Well we almost caught him, but it was very fast and intelligent, like a jurassic park raptor, but we have a basking/feeding/watering station for him. Any suggestions on how to get the little guy?

----------


## Cory

Do you have an idea were the little bugger is hideing now. If you know were he is I might be able to come up with some ideas. Isn't fun when one of our pet  friends escape into the house, adds some excitement to the household. L.O.L

----------


## Xavier

Last I checked, he was in the pet room where we keep all of the animals, (for now  :Stick Out Tongue: ) and I have a basking spot for him so he will reveal himself. The room is technically a guest room, and was a toy room, so it has doll houses, and a bed and various places he can hide. As of the third time trying to catch him, he was behind my sister's cooking sets and we almost had him, (he waited for us to lift it a tad to put paper underneath to put him back in his tank and bolted away) and we are going to come home and set some meal worms (the only thing that he ate so far) to bait him to an easier spot to catch him. Is my plan wrong? Do you have any other ideas I could use? BTW,  the species he is is an American Five Lined Skink, so we could see if there is a survival exploit we could use to our advantage

----------


## Xavier

Oh, and it's upstairs BTW

----------


## Cory

I think your on the right track for sure. Just watch when you open the door to that room that he isn't waiting there to make a run for it, at least right now he is one room. I would try to make some kind of little trap he can get in but wont be able to get out.
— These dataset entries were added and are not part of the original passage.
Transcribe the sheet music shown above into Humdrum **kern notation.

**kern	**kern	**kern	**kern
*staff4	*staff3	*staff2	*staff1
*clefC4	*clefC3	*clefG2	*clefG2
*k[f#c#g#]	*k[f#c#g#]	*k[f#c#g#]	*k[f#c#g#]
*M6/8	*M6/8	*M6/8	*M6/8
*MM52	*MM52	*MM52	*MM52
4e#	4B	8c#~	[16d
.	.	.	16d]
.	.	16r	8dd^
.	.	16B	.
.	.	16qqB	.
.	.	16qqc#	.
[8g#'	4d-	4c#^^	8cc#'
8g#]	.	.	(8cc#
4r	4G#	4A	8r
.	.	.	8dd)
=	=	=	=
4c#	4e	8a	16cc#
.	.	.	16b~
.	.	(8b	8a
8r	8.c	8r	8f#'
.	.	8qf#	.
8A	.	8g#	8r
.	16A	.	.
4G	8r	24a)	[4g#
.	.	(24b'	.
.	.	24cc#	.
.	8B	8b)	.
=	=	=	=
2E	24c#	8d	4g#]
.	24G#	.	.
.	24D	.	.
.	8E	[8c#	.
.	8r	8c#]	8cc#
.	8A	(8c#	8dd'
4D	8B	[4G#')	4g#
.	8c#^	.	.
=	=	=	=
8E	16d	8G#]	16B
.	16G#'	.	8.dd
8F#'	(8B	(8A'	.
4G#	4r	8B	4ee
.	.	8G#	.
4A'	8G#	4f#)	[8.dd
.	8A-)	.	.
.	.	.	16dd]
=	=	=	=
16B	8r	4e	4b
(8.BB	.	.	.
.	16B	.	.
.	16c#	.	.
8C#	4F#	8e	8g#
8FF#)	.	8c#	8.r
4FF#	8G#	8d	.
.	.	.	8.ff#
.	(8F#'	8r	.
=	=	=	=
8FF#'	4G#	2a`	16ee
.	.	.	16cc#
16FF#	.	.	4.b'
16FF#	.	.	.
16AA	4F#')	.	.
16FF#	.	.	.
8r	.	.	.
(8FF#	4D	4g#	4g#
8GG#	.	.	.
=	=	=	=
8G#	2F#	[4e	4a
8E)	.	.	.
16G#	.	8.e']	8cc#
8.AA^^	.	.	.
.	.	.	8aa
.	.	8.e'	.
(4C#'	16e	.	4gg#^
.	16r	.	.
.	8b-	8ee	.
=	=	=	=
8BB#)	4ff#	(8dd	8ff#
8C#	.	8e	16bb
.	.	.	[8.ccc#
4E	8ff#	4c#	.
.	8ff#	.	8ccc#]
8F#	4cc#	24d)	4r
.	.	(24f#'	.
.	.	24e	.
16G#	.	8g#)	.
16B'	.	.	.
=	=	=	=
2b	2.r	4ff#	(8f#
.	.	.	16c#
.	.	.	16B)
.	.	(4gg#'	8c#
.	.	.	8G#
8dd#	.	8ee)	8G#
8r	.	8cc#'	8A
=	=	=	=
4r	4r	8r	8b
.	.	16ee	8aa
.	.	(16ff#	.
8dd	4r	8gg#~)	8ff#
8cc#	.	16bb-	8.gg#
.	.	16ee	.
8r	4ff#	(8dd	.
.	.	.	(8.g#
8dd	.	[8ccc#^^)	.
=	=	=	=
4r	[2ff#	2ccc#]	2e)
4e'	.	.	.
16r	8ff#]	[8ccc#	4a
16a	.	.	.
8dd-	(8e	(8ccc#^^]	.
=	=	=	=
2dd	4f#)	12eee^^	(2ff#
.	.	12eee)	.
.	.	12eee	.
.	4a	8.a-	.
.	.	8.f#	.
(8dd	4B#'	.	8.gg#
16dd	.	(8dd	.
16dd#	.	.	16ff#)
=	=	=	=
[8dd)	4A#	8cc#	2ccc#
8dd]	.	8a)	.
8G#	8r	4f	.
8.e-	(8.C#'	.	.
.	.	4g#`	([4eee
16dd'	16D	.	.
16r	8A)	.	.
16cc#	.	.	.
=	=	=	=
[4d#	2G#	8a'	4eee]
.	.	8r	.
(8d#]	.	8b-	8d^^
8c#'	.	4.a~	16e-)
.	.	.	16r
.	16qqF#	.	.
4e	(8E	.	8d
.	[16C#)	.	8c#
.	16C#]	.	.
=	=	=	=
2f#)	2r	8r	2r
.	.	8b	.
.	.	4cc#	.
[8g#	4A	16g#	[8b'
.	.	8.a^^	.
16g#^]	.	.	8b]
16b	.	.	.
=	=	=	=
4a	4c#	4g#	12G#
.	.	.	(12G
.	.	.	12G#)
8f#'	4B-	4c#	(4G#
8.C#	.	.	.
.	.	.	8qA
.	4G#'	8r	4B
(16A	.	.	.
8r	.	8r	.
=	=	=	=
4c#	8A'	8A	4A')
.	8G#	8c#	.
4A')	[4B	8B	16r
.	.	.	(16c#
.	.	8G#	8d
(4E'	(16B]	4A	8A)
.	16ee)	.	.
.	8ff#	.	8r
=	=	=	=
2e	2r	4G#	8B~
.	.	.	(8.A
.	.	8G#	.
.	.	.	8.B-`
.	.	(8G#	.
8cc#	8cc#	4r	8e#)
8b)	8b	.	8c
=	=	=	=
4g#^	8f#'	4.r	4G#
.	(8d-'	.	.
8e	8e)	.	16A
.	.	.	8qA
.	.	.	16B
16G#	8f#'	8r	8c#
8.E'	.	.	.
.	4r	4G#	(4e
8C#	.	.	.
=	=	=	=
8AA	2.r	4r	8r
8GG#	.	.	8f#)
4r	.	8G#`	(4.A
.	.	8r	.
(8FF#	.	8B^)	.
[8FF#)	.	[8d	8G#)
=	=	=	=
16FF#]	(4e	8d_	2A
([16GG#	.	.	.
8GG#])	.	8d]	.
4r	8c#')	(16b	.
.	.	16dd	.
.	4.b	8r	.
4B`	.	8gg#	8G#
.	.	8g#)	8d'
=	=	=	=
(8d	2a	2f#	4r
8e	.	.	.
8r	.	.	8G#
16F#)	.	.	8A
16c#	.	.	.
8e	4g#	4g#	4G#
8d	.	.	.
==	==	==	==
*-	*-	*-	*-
Have it see through so you can put some food and water in it for him to see so he will enter, im thinking like if you had something you could make a little swinging door on one end like a nice size thin Tupperware container or something. and have it so he could push through to get in but cant push it to get back out.

----------

Cliygh and Mia 2

----------


## Xavier

:Victorious:  I am so happy! I recaught him after 4 days out of his tank! Thanks Krispy and Monster, you guys helped a ton! :Victorious:

----------


## Cory

Glad to hear you caught the little bugger. I was starting to think if you didn't get him soon that the news when you found him wasn't going to be good, so again glad it was a happy ending.

----------

Cliygh and Mia 2

----------